When I first decided I was going to start creating consistently, I didn’t tell anyone. Not because I wasn’t serious, but because I was embarrassed.
I remember setting up my phone on a stack of books in my room. No tripod. No fancy lighting. Just daylight fighting through the window and me trying to sound like I knew what I was doing.
I recorded the first video three times.
The first take felt awkward.
The second felt forced.
The third felt tolerable.
I watched it back and cringed.
My voice sounded unsure. My body language was stiff. I over-explained everything. I almost didn’t post it…
and that moment right there is where most dreams quietly die.
Not in failure, or lack of talent, but in embarrassment.
We don’t quit because we can’t do it, we quit because we don’t want to look stupid doing it.
So for the rest of this year, I want us to collectively come together as a community to make being cringe cool again, because somewhere along the way, we became too polished to grow. We became too self-aware to experiment, too concerned with perception to actually begin.
We’re scared of posting the imperfect idea, scared of starting before we’re good, and scared of being seen trying in public. So we overthink, we delay, and we stay quiet.
Not because we lack potential, but because we don’t want to look ridiculous.
Here’s what most people won’t tell you.
Every confident person you admire was once awkward.
When I started showing up online in 2017, there were already people ahead of me. People who looked sharper, more prepared, and more “ready,” and I could have easily convinced myself it was too late.
Instead, I spent three years being cringe, and I mean that sincerely.
In 2019, I decided to level up that cringe by interviewing people. I didn’t have a polished studio, or a production team. All I had was a phone, a mic I got as payment for some design project I did for an upcoming artist, a DIY paper lantern light, and belief.

**********

Task instructions |
1: In the essay on being cringe, how many times did the writer record the first video?
2: Write out word for word the part of the essay on being cringe that opens with the words containing "We’re scared of" and closes with "light, and belief.".
The material after this essay comes from a separate source.

Dataset |

**********

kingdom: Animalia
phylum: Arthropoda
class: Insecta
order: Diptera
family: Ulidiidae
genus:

**********

Answers below |
1: Three times.

2:
We’re scared of posting the imperfect idea, scared of starting before we’re good, and scared of being seen trying in public. So we overthink, we delay, and we stay quiet.
Not because we lack potential, but because we don’t want to look ridiculous.
Here’s what most people won’t tell you.
Every confident person you admire was once awkward.
When I started showing up online in 2017, there were already people ahead of me. People who looked sharper, more prepared, and more “ready,” and I could have easily convinced myself it was too late.
Instead, I spent three years being cringe, and I mean that sincerely.
In 2019, I decided to level up that cringe by interviewing people. I didn’t have a polished studio, or a production team. All I had was a phone, a mic I got as payment for some design project I did for an upcoming artist, a DIY paper lantern light, and belief.